File size: 6,424 Bytes

---
license: apache-2.0
language:
- en
datasets:
- mychen76/invoices-and-receipts_ocr_v1
- unsloth/LaTeX_OCR
- prithivMLmods/Latex-KIE
base_model:
- Qwen/Qwen2-VL-2B-Instruct
pipeline_tag: image-text-to-text
library_name: transformers
tags:
- text-generation-inference
- image-caption
- mini
- art explain
- visual report generation
- photo captions
- cutlines
- qwen2
- inscription subtitle
- representation
---
![2.png](https://cdn-uploads.huggingface.co/production/uploads/65bb837dbfb878f46c77de4c/yUKVKSX2E18k0h3YwCx1h.png)

# **Imgscope-OCR-2B-0527**

> The **Imgscope-OCR-2B-0527** model is a fine-tuned version of *Qwen2-VL-2B-Instruct*, specifically optimized for *messy handwriting recognition*, *document OCR*, *realistic handwritten OCR*, and *math problem solving with LaTeX formatting*. This model is trained on custom datasets for document and handwriting OCR tasks and integrates a conversational approach with strong visual and textual understanding for multi-modal applications.

> [!note]
Colab Demo : https://huggingface.co/prithivMLmods/Imgscope-OCR-2B-0527/blob/main/Imgscope%20OCR%202B%200527%20Demo/Imgscope-OCR-2B-0527.ipynb

> [!note]
Video Understanding Demo : https://huggingface.co/prithivMLmods/Imgscope-OCR-2B-0527/blob/main/Imgscope-OCR-2B-05270-Video-Understanding/Imgscope-OCR-2B-0527-Video-Understanding.ipynb


---

### Key Enhancements

* **SoTA Understanding of Images of Various Resolution & Ratio**
  Imgscope-OCR-2B-0527 achieves state-of-the-art performance on visual understanding benchmarks such as MathVista, DocVQA, RealWorldQA, and MTVQA.

* **Enhanced Handwriting OCR**
  Specifically optimized for recognizing and interpreting **realistic and messy handwriting** with high accuracy.
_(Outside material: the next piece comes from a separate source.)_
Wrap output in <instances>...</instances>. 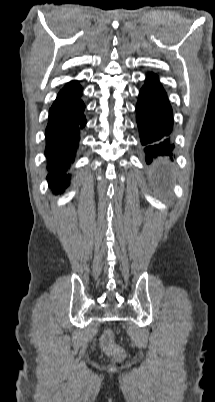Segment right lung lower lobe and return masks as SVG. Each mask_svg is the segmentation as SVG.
<instances>
[{"label":"right lung lower lobe","instance_id":"right-lung-lower-lobe-1","mask_svg":"<svg viewBox=\"0 0 215 402\" xmlns=\"http://www.w3.org/2000/svg\"><path fill=\"white\" fill-rule=\"evenodd\" d=\"M81 91L77 81L64 87L49 110L45 156L49 171L47 179L55 192H62L69 185L70 176L66 170L74 161L80 131L87 123Z\"/></svg>","mask_w":215,"mask_h":402}]
</instances>
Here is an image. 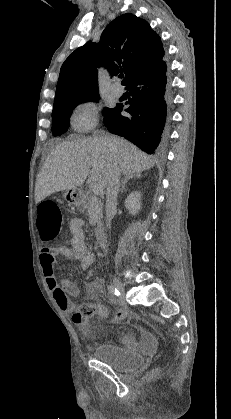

Ideal for digitizing handwritten documents and notes.

* **Document OCR Fine-Tuning**
  Fine-tuned with curated and realistic **document OCR datasets**, enabling accurate extraction of text from various structured and unstructured layouts.

* **Understanding Videos of 20+ Minutes**
  Capable of processing long videos for **video-based question answering**, **transcription**, and **content generation**.

* **Device Control Agent**
  Supports decision-making and control capabilities for integration with **mobile devices**, **robots**, and **automation systems** using visual-textual commands.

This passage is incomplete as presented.